Work item -> Each record must appear in your answer exactly as it does below.

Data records
- - - - -

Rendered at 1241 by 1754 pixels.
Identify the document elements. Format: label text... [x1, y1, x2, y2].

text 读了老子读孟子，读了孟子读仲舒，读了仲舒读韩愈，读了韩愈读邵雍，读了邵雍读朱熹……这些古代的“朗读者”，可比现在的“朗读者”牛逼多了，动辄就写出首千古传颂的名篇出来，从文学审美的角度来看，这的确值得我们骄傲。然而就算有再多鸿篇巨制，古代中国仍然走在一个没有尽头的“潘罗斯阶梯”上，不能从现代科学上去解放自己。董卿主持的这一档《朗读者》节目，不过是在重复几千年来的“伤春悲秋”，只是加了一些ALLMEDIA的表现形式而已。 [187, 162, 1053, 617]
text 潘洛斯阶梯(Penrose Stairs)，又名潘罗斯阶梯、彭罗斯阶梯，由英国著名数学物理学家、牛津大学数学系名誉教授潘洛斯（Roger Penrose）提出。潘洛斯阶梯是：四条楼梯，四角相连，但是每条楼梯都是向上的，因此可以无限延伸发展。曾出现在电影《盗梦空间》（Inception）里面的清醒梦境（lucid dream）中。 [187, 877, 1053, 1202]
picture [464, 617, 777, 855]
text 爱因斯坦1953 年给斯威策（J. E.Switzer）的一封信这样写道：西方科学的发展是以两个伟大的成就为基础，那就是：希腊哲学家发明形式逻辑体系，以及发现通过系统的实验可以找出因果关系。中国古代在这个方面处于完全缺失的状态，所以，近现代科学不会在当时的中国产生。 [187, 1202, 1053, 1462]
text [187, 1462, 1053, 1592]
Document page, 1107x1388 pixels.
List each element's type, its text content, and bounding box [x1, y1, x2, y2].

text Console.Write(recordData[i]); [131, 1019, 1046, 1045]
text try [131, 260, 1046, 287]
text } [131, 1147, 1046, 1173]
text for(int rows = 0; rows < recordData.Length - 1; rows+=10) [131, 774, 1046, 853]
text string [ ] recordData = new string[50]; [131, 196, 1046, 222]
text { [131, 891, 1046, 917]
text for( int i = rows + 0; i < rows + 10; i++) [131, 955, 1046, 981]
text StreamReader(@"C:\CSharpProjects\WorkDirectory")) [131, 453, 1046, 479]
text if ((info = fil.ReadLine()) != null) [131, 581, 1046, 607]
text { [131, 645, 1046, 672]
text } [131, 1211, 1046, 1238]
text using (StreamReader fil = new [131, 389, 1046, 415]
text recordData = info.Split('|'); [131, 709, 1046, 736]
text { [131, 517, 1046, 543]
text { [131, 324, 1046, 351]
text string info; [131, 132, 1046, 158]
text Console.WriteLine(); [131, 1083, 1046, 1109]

- - - - -

Answer to the exercise ->
Rendered at 1241 by 1754 pixels.
Identify the document elements. Format: label text... [x1, y1, x2, y2].

text 读了老子读孟子，读了孟子读仲舒，读了仲舒读韩愈，读了韩愈读邵雍，读了邵雍读朱熹……这些古代的“朗读者”，可比现在的“朗读者”牛逼多了，动辄就写出首千古传颂的名篇出来，从文学审美的角度来看，这的确值得我们骄傲。然而就算有再多鸿篇巨制，古代中国仍然走在一个没有尽头的“潘罗斯阶梯”上，不能从现代科学上去解放自己。董卿主持的这一档《朗读者》节目，不过是在重复几千年来的“伤春悲秋”，只是加了一些ALLMEDIA的表现形式而已。 [187, 162, 1053, 617]
text 潘洛斯阶梯(Penrose Stairs)，又名潘罗斯阶梯、彭罗斯阶梯，由英国著名数学物理学家、牛津大学数学系名誉教授潘洛斯（Roger Penrose）提出。潘洛斯阶梯是：四条楼梯，四角相连，但是每条楼梯都是向上的，因此可以无限延伸发展。曾出现在电影《盗梦空间》（Inception）里面的清醒梦境（lucid dream）中。 [187, 877, 1053, 1202]
picture [464, 617, 777, 855]
text 爱因斯坦1953 年给斯威策（J. E.Switzer）的一封信这样写道：西方科学的发展是以两个伟大的成就为基础，那就是：希腊哲学家发明形式逻辑体系，以及发现通过系统的实验可以找出因果关系。中国古代在这个方面处于完全缺失的状态，所以，近现代科学不会在当时的中国产生。 [187, 1202, 1053, 1462]
text [187, 1462, 1053, 1592]
Document page, 1107x1388 pixels.
List each element's type, its text content, and bounding box [x1, y1, x2, y2].

text Console.Write(recordData[i]); [131, 1019, 1046, 1045]
text try [131, 260, 1046, 287]
text } [131, 1147, 1046, 1173]
text for(int rows = 0; rows < recordData.Length - 1; rows+=10) [131, 774, 1046, 853]
text string [ ] recordData = new string[50]; [131, 196, 1046, 222]
text { [131, 891, 1046, 917]
text for( int i = rows + 0; i < rows + 10; i++) [131, 955, 1046, 981]
text StreamReader(@"C:\CSharpProjects\WorkDirectory")) [131, 453, 1046, 479]
text if ((info = fil.ReadLine()) != null) [131, 581, 1046, 607]
text { [131, 645, 1046, 672]
text } [131, 1211, 1046, 1238]
text using (StreamReader fil = new [131, 389, 1046, 415]
text recordData = info.Split('|'); [131, 709, 1046, 736]
text { [131, 517, 1046, 543]
text { [131, 324, 1046, 351]
text string info; [131, 132, 1046, 158]
text Console.WriteLine(); [131, 1083, 1046, 1109]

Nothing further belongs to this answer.